While the faculties of Homer were in many respects both intense and refined in their action, beyond all ordinary, perhaps we might say beyond all modern, examples, there were other points in which they bear the marks of having been less developed than is now common even among the mass of many civilized nations. In the power of abstraction and distinct introspective contemplation, it is not improbable that he was inferior to the generality of educated men in the present day. In some other lower faculties, he is probably excelled by the majority of the population of this country, nay even by many of the children in its schools. I venture to specify, as examples of the last-named proposition, the faculties of number, and of colour. It may be true of one or both of these, that a certain indistinctness in the perception of them is incidental everywhere to the early stages of society. But yet it is surprising to find it where, as with Homer, it accompanies a remarkable quickness and maturity not only of great mental powers, but of certain other perceptions more akin to number and colour, such as those of motion, of sound, and of form. But let us proceed to examine, in the first place, the former of these two subjects.

It may be observed at the outset, that probably none of us are aware to how great an extent our aptitudes with respect to these matters are traditionary, and dependent therefore not upon ourselves, but upon the acquisitions made by the human race before our birth, and upon the degree in which those acquisitions have circulated, and have been as it were filtered through and through the community, so as to take their place among the elementary ideas, impressions, and habits of the population. For such parts of human knowledge, as have attained to this position, are usually gained by each successive generation through the medium of that insensible training, which begins from the very earliest infancy, and which precedes by a great interval all the systematic, and even all the conscious, processes of education. Nor am I for one prepared by any means to deny that there may be an actual ‘traducianism’ in the case: on the contrary, in full consistency with the teaching of experience, we may believe that the acquired aptitudes of one generation may become, in a greater or a less degree, the inherited and inborn aptitudes of another.

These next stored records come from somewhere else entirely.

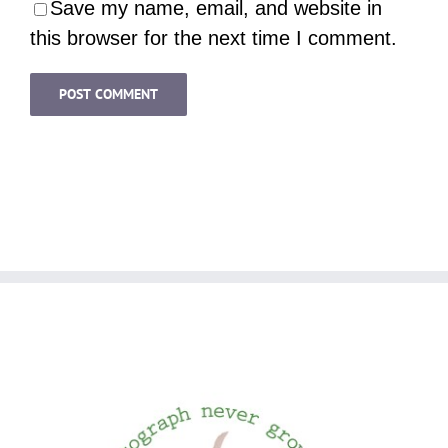
Save my name, email, and website in
this browser for the next time I comment.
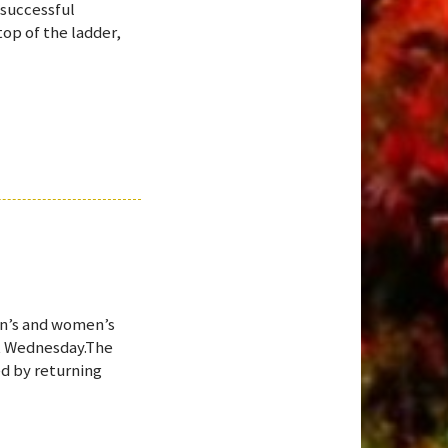
 successful
op of the ladder,
en’s and women’s
st Wednesday.The
d by returning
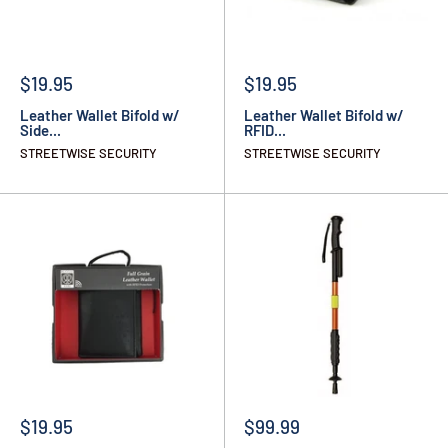
$19.95
$19.95
Leather Wallet Bifold w/
Leather Wallet Bifold w/
Side...
RFID...
STREETWISE SECURITY
STREETWISE SECURITY
$19.95
$99.99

We must, therefore, reckon upon finding a set of marked differences in the relative degrees of advancement among different human faculties in different stages of society, which shall be simply referable to the source now pointed out, and distinct altogether from such variations as are referable to other causes. It is not difficult to admit this to be true in general: but the question, whether in the case before us it applies to number and colour, can of course only be decided by an examination of the Homeric text.

Yet, before we enter upon this examination, let us endeavour to throw some further light upon the general aspect of the proposition, which has just been laid down.

Of all visible things, colour is to our English eye the most striking. Of all ideas, as conceived by the English mind, number appears to be the most rigidly definite, so that we adopt it as a standard for reducing all other things to definiteness; as when we say that this field or this house is five, ten, or twenty times as large as that. Our merchants, and even our schoolchildren, are good calculators. So that there is a sense of something strikingly paradoxical, to us in particular, when we speak of Homer as having had only indeterminate ideas of these subjects.